Of course, some college students won’t be affected. Wealthy students rely on parental connections to gain admission to elite universities, gain internship experience, and then graduate to a starting job with health care benefits, likely debt-free. For some lucky graduates, like Liz Cheney, daddy makes a new job at the State Department tailor-made for her.

Sadly, most of us don’t have these opportunities and struggle with an uninviting job market, even with a college degree. But, we still have to begin paying off our debts shortly after graduating. In Britain, where my girlfriend lives, students don’t begin paying off their loans until they find stable employment, and the cost is in proportion to their earnings. In Denmark, education is considered a right by the people and an investment by the government, and is therefore free. Some students are even offered a stipend by the government to defray costs. In America, the university is considered a commodity, one that can easily purchased by the wealthy, but not the poor.

Middle-class and working class students lucky enough to attend college must often work one or two side jobs, interfering with studies.
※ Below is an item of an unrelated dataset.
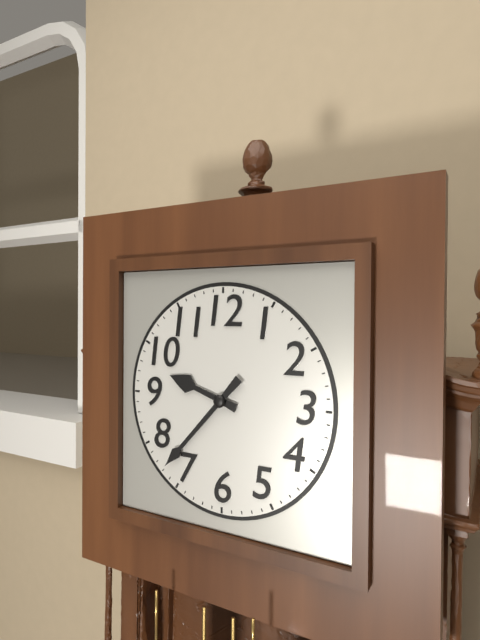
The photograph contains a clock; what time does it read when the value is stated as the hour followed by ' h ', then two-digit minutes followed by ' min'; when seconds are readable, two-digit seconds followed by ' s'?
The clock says 9 h 37 min
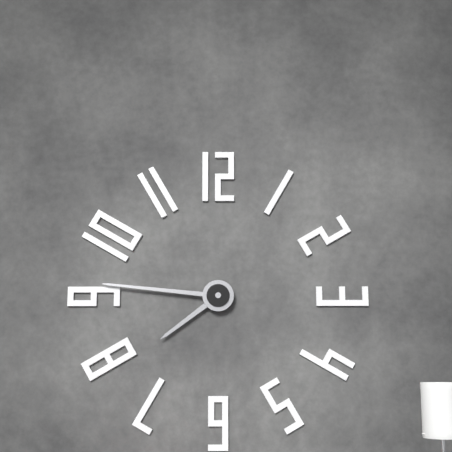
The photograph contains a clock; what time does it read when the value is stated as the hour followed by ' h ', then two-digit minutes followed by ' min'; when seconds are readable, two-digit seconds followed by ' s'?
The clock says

Is it any wonder that fewer and fewer students invest time in studying or pursue degrees in science and engineering that require intense amounts of work and concentration? Plato noted that students cannot study while exhausted, and yet this is what we demand.

Is it then any wonder that the American dream is dying? Economists like Miles Corak have discovered that upward mobility is now lower in America than a host of other European countries, among them, Denmark, Sweden, Canada, France, Germany, Norway, and Finland. Is it, as George Carlin claimed, “called the American dream because you have to be asleep to believe it?”

Lowering student loans below the rate paid by the big banks who destroyed the economy and the lives of millions Americans would be a good first step. But at all levels our education system is slanted towards reducing upward mobility. For my brother, for my friends who can’t pay for college, Congress needs to think big. Maybe Congress should consider expanding the Pell Grant program which has failed to keep up with the rising cost of college. Maybe Congress could consider zero-interest loans. It would be a start.

Remember that the biggest boom in American innovation came after WWII, when millions of veterans attended college under the GI bill. Remember that the American dream, as enshrined by James Truslow Adams, was a place where, “each man and each woman shall be able to attain to the fullest stature of which they are innately capable, and be recognized by others for what they are, regardless of the fortuitous circumstances of birth or position.”